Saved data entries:
────
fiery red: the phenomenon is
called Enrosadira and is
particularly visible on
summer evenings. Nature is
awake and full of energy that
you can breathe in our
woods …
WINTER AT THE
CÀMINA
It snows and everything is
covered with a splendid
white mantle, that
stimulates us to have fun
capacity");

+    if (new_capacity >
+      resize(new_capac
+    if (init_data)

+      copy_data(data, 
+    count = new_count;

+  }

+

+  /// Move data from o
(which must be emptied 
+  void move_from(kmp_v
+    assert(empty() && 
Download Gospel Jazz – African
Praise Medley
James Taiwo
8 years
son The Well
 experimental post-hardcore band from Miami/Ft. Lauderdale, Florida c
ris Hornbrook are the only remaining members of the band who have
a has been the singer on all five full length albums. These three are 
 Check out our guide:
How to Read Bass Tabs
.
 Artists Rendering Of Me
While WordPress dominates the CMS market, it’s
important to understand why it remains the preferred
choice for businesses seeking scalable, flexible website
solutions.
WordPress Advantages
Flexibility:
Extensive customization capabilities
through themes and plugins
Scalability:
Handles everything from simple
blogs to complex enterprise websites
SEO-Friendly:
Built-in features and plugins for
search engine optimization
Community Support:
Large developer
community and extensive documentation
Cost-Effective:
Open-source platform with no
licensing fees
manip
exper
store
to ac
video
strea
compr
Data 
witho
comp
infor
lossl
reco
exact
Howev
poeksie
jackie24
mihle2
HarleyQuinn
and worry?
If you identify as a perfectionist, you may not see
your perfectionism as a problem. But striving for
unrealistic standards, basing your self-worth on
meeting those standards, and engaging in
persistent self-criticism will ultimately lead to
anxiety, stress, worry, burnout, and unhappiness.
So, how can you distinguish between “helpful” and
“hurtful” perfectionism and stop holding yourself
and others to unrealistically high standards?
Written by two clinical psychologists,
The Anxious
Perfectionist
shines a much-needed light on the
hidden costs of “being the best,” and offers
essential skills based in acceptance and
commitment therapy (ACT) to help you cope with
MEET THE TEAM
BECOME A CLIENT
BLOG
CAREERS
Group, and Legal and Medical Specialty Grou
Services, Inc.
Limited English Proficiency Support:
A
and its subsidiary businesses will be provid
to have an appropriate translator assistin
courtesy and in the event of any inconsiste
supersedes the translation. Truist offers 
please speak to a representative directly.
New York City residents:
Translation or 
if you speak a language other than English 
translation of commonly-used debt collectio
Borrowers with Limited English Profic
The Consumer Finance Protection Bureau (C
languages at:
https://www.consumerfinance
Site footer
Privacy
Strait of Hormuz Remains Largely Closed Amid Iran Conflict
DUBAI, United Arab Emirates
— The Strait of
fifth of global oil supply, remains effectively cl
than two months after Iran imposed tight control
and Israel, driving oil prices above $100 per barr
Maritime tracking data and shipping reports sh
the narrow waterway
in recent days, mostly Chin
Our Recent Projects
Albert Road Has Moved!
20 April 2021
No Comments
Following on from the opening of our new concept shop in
────
TASK STATEMENT: Retype the lines word for word, starting with the first one and stopping after the line that contains "white mantle, that". Include that final line.

WRITTEN RESPONSE:
fiery red: the phenomenon is
called Enrosadira and is
particularly visible on
summer evenings. Nature is
awake and full of energy that
you can breathe in our
woods …
WINTER AT THE
CÀMINA
It snows and everything is
covered with a splendid
white mantle, that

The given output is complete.